What the exercise asks: In the records below, from their first line through the line with "Parent Volunteer Information", swap "Information" for "Details" and write out those lines again with nothing else changed, leaving out the pictures.

== Segment start ==

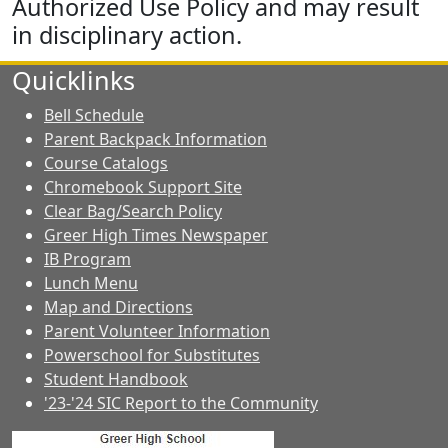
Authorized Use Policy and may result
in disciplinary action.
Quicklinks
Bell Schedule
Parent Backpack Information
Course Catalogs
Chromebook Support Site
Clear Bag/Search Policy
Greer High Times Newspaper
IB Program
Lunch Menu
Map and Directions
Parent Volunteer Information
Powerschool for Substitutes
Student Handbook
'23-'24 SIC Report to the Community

== Segment end ==

Response for this exercise:
Authorized Use Policy and may result
in disciplinary action.
Quicklinks
Bell Schedule
Parent Backpack Details
Course Catalogs
Chromebook Support Site
Clear Bag/Search Policy
Greer High Times Newspaper
IB Program
Lunch Menu
Map and Directions
Parent Volunteer Details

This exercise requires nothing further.